Les sciences sociales sont souvent le parent pauvre de l’université, faisant les frais des sacrifices imposés au monde académique, les sciences dites « dures », en particulier appliquées, étant relativement préservées. La connaissance qu’elles produisent s’avère néanmoins essentielle, car comme le rappellent à juste titre les signataires du Manifeste, La connaissance libère . Cette libération doit être entendue comme la production d’alternatives à la pensée dominante, dans la mesure où ces alternatives questionnent l’ordre établi .
Le monde tel qu’il est convenant à ceux qui y accumulent le plus de pouvoirs, il devient d’autant plus nécessaire de remettre en cause leur « expertise », que les auteurs résument comme un « prêt-à-penser dont ils [les dominants] s’autorisent pour interdire la mise en cause des positions qu’ils détiennent – souvent par héritage – [qui] n’est d’ordinaire que rationalisation de leurs dominations. » . Les sciences sociales ont donc pour but de débusquer les intérêts et les inégalités dans les discours qui légitiment la société, afin de conduire à l’émancipation des dominés.
Pourtant, « aujourd’hui, de plus en plus, lorsqu’elles ne servent pas d’expertise aux pouvoirs, les sciences sociales sont rendues invisibles, interdites d’usage. » . On se focalise plus sur les manifestations de dysfonctionnements sociaux que sur leurs causes. Le changement de perspective préconisé par les signataires du Manifeste pourrait permettre aux dominés de sortir de l’individualisation et de l’intériorisation de leurs souffrances, qui ne sont presque plus contextualisées à la lumière des fonctionnements sociaux qui les produisent. (...)

• Données fournies:
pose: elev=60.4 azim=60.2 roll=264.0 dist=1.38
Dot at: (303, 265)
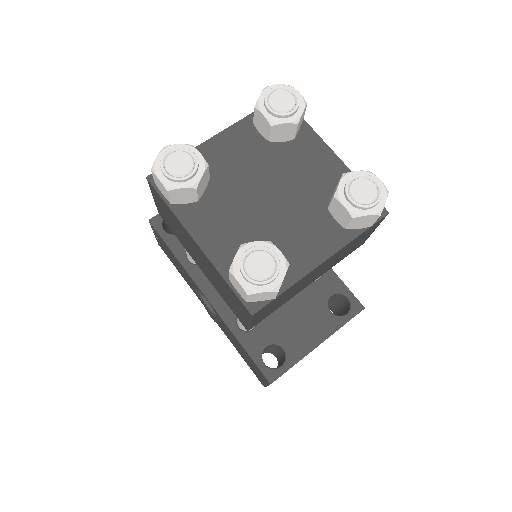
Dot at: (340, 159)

• Consigne:
Extrais en entier le texte sur les sciences sociales, mot pour mot.

• Réponse écrite:
Les sciences sociales sont souvent le parent pauvre de l’université, faisant les frais des sacrifices imposés au monde académique, les sciences dites « dures », en particulier appliquées, étant relativement préservées. La connaissance qu’elles produisent s’avère néanmoins essentielle, car comme le rappellent à juste titre les signataires du Manifeste, La connaissance libère . Cette libération doit être entendue comme la production d’alternatives à la pensée dominante, dans la mesure où ces alternatives questionnent l’ordre établi .
Le monde tel qu’il est convenant à ceux qui y accumulent le plus de pouvoirs, il devient d’autant plus nécessaire de remettre en cause leur « expertise », que les auteurs résument comme un « prêt-à-penser dont ils [les dominants] s’autorisent pour interdire la mise en cause des positions qu’ils détiennent – souvent par héritage – [qui] n’est d’ordinaire que rationalisation de leurs dominations. » . Les sciences sociales ont donc pour but de débusquer les intérêts et les inégalités dans les discours qui légitiment la société, afin de conduire à l’émancipation des dominés.
Pourtant, « aujourd’hui, de plus en plus, lorsqu’elles ne servent pas d’expertise aux pouvoirs, les sciences sociales sont rendues invisibles, interdites d’usage. » . On se focalise plus sur les manifestations de dysfonctionnements sociaux que sur leurs causes. Le changement de perspective préconisé par les signataires du Manifeste pourrait permettre aux dominés de sortir de l’individualisation et de l’intériorisation de leurs souffrances, qui ne sont presque plus contextualisées à la lumière des fonctionnements sociaux qui les produisent. (...)